* _Requirement_
Your task is to retype, exactly and only, the lines from the one containing "X000820Y007680D03*" to the final line of the entries, leaving out all pictures.

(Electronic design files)
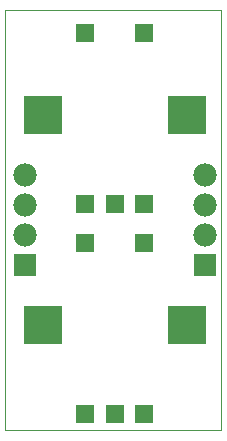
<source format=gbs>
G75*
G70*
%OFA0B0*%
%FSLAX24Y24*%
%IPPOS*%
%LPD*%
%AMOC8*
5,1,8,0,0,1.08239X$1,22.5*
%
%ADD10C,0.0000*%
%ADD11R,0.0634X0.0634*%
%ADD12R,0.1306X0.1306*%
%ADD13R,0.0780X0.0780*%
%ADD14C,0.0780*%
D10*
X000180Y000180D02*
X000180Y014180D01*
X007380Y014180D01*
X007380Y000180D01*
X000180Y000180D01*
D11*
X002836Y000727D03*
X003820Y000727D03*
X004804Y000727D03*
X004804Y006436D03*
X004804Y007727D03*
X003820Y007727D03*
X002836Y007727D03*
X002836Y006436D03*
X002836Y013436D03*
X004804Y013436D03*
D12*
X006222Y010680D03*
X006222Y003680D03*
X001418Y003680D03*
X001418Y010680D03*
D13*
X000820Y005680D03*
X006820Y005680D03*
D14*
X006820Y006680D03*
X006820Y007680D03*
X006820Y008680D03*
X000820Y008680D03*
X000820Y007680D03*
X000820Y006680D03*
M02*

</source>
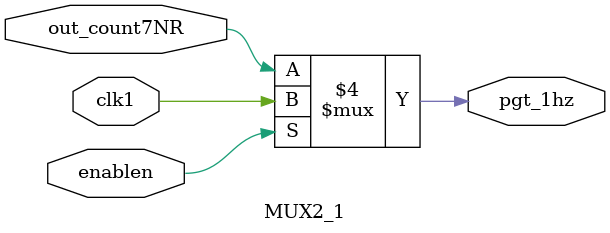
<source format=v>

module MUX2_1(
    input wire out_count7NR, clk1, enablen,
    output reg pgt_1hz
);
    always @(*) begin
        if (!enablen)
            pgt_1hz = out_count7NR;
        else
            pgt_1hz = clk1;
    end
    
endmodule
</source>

* _Task answer_
X000820Y007680D03*
X000820Y006680D03*
M02*

</source>
<source format=v>

module MUX2_1(
    input wire out_count7NR, clk1, enablen,
    output reg pgt_1hz
);
    always @(*) begin
        if (!enablen)
            pgt_1hz = out_count7NR;
        else
            pgt_1hz = clk1;
    end
    
endmodule
</source>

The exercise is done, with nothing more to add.